_Action item_
Transcribe the lines below verbatim, skipping the images.

_Dataset entries_
=-=-=-=-=
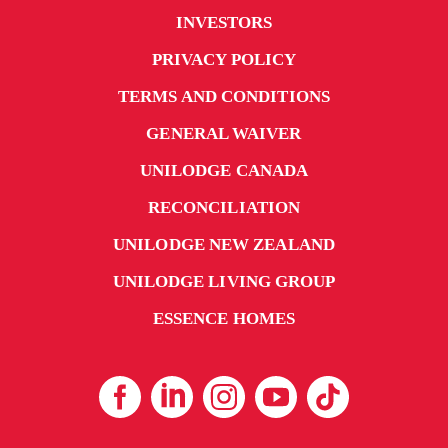
INVESTORS
PRIVACY POLICY
TERMS AND CONDITIONS
GENERAL WAIVER
UNILODGE CANADA
RECONCILIATION
UNILODGE NEW ZEALAND
UNILODGE LIVING GROUP
ESSENCE HOMES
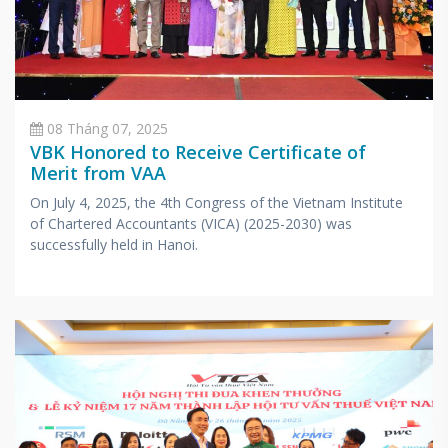
08 Tháng 07, 2025
VBK Honored to Receive Certificate of
Merit from VAA
On July 4, 2025, the 4th Congress of the Vietnam Institute
of Chartered Accountants (VICA) (2025-2030) was
successfully held in Hanoi.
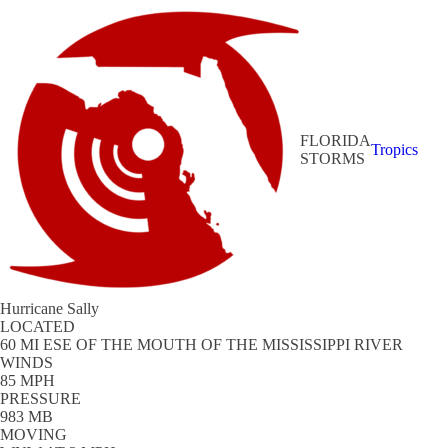
FLORIDA
Tropics
STORMS
Hurricane Sally
LOCATED
60 MI ESE OF THE MOUTH OF THE MISSISSIPPI RIVER
WINDS
85 MPH
PRESSURE
983 MB
MOVING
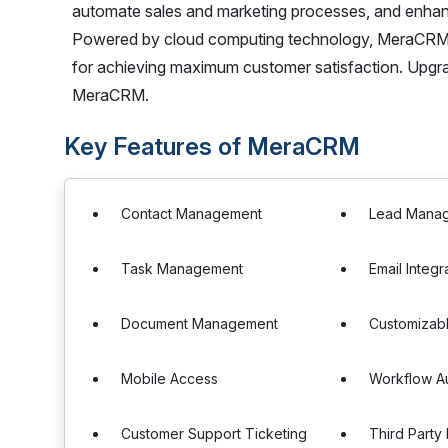
automate sales and marketing processes, and enhan
Powered by cloud computing technology, MeraCRM 
for achieving maximum customer satisfaction. Upg
MeraCRM.
Key Features of MeraCRM
Contact Management
Lead Mana
Task Management
Email Integr
Document Management
Customizab
Mobile Access
Workflow A
Customer Support Ticketing
Third Party 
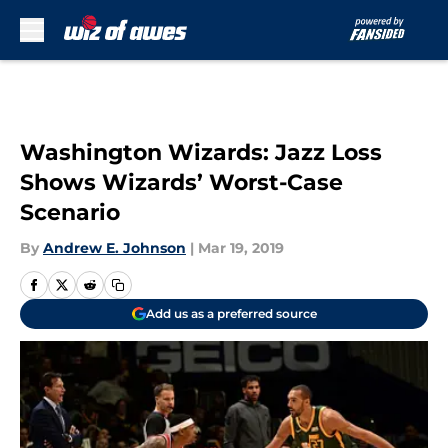
Skip to main content
Washington Wizards: Jazz Loss
Shows Wizards’ Worst-Case
Scenario
By
Andrew E. Johnson
|
Mar 19, 2019
Add us as a preferred source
=-=-=-=-=
_Task answer_
INVESTORS
PRIVACY POLICY
TERMS AND CONDITIONS
GENERAL WAIVER
UNILODGE CANADA
RECONCILIATION
UNILODGE NEW ZEALAND
UNILODGE LIVING GROUP
ESSENCE HOMES
08 Tháng 07, 2025
VBK Honored to Receive Certificate of
Merit from VAA
On July 4, 2025, the 4th Congress of the Vietnam Institute
of Chartered Accountants (VICA) (2025-2030) was
successfully held in Hanoi.
FLORIDA
Tropics
STORMS
Hurricane Sally
LOCATED
60 MI ESE OF THE MOUTH OF THE MISSISSIPPI RIVER
WINDS
85 MPH
PRESSURE
983 MB
MOVING
automate sales and marketing processes, and enhan
Powered by cloud computing technology, MeraCRM 
for achieving maximum customer satisfaction. Upg
MeraCRM.
Key Features of MeraCRM
Contact Management
Lead Mana
Task Management
Email Integr
Document Management
Customizab
Mobile Access
Workflow A
Customer Support Ticketing
Third Party 
Skip to main content
Washington Wizards: Jazz Loss
Shows Wizards’ Worst-Case
Scenario
By
Andrew E. Johnson
|
Mar 19, 2019
Add us as a preferred source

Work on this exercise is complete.